- Worst Smoking Fears Confirmed
- Published: 2010-12-14 Views:111 reads
Here are two more reasons that Ohio's ban on smoking in public places should never be repealed, and that more states should adopt similar measures:
•Secondhand smoke kills an estimated 600,000 people a year worldwide - around one in 100 deaths - according to new research announced by the World Health Organization last month. Ohio's ban, approved by voters in 2006, is primarily intended to protect non-smokers from the fumes of cigarette smokers and, secondarily, to discourage others from starting the costly habit and to encourage smokers to kick the habit.
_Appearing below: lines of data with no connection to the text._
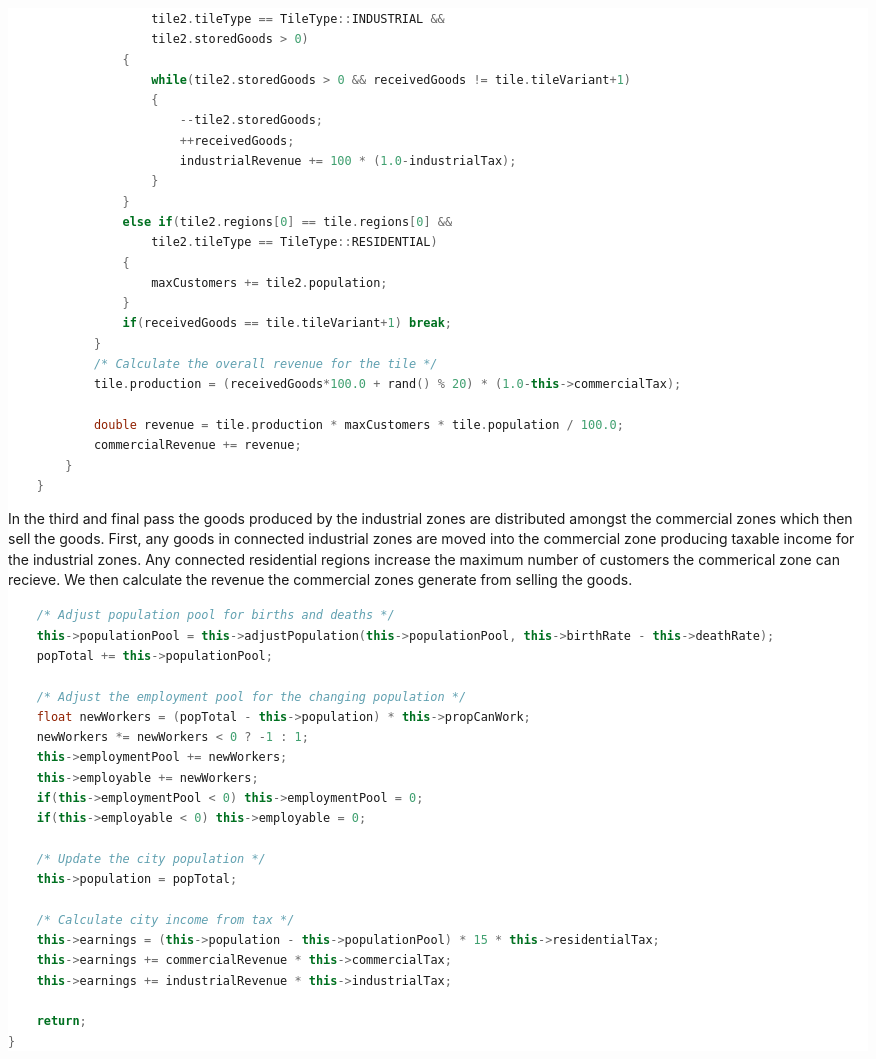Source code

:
```cpp
                    tile2.tileType == TileType::INDUSTRIAL &&
                    tile2.storedGoods > 0)
                {
                    while(tile2.storedGoods > 0 && receivedGoods != tile.tileVariant+1)
                    {
                        --tile2.storedGoods;
                        ++receivedGoods;
                        industrialRevenue += 100 * (1.0-industrialTax);
                    }
                }
                else if(tile2.regions[0] == tile.regions[0] &&
                    tile2.tileType == TileType::RESIDENTIAL)
                {
                    maxCustomers += tile2.population;
                }
                if(receivedGoods == tile.tileVariant+1) break;
            }
            /* Calculate the overall revenue for the tile */
            tile.production = (receivedGoods*100.0 + rand() % 20) * (1.0-this->commercialTax);

            double revenue = tile.production * maxCustomers * tile.population / 100.0;
            commercialRevenue += revenue;
        }
    }
```

In the third and final pass the goods produced by the industrial zones
are distributed amongst the commercial zones which then sell the goods.
First, any goods in connected industrial zones are moved into the
commercial zone producing taxable income for the industrial zones. Any
connected residential regions increase the maximum number of customers
the commerical zone can recieve. We then calculate the revenue the
commercial zones generate from selling the goods.

```cpp
    /* Adjust population pool for births and deaths */
    this->populationPool = this->adjustPopulation(this->populationPool, this->birthRate - this->deathRate);
    popTotal += this->populationPool;

    /* Adjust the employment pool for the changing population */
    float newWorkers = (popTotal - this->population) * this->propCanWork;
    newWorkers *= newWorkers < 0 ? -1 : 1;
    this->employmentPool += newWorkers;
    this->employable += newWorkers;
    if(this->employmentPool < 0) this->employmentPool = 0;
    if(this->employable < 0) this->employable = 0;

    /* Update the city population */
    this->population = popTotal;

    /* Calculate city income from tax */
    this->earnings = (this->population - this->populationPool) * 15 * this->residentialTax;
    this->earnings += commercialRevenue * this->commercialTax;
    this->earnings += industrialRevenue * this->industrialTax;

    return;
}
```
Cigarettes are costly in terms of the health costs associated with the habit and, most obviously, their rising price.
•U.S. Surgeon General Regina Benjamin released a report Thursday indicating that any exposure to tobacco smoke - direct or secondhand - can cause immediate damage to your body. "There is no safe level of exposure to cigarette smoke," Benjamin told the Orlando Sentinel. "The chemicals in tobacco smoke reach your lungs quickly, every time you inhale, causing damage immediately. Inhaling even the smallest amount of tobacco smoke can also change your DNA, which can lead to cancer."
Of those 600,000 annual deaths caused by "passive" smoking, scientists told the Associated Press that 379,000 are from heart disease, 165,000 are from lower respiratory disease, 36,000 are from asthma and 21,400 are from lung cancer.
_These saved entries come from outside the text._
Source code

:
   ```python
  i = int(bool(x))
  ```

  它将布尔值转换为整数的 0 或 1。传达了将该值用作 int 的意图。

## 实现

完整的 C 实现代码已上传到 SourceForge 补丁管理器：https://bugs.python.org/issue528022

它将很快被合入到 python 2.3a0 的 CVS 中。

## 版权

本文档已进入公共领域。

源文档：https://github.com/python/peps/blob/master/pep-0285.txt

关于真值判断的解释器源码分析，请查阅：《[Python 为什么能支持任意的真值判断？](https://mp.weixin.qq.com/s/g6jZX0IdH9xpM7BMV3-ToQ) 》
Sobering news, isn't it? Yet we have smoking advocates and some state lawmakers who would work to undermine or weaken Ohio's public smoking ban. These findings reinforce the reason that smoking is prohibited in lodges, taverns, restaurants, bowling alleys and other venues - in order to protect workers who may have no other employment opportunities.
We know the arguments by heart now: Smokers have rights, too, and it's no one's business if we choose to smoke and harm our own health. This new research makes clear that, unless you are home and completely alone, your smoking habits are probably hurting someone else.
Although there will never be a consensus for a complete ban on smoking, these reports demonstrate why smokers should even reconsider their home smoking habits and who they're exposing to deadly smoke.
WHO experts told Reuters that children are the age group most heavily exposed to secondhand smoke and about 165,000 children die each year because of it.
"It's almost as if people are in denial," Helena Shovelton, chief executive of the British Lung Foundation, told the Associated Press. "They absolutely would not do something dangerous, like leaving their child in the middle of the road but, somehow, smoking in front of them is fine."
It's not fine. Smokers may be willing to risk their own health - causing health-care costs to rise for everyone - but they don't have the right to pollute the breathing air for the rest of us, especially the air of their own children. Consider your children and grandchildren, if no one else, before you light up again.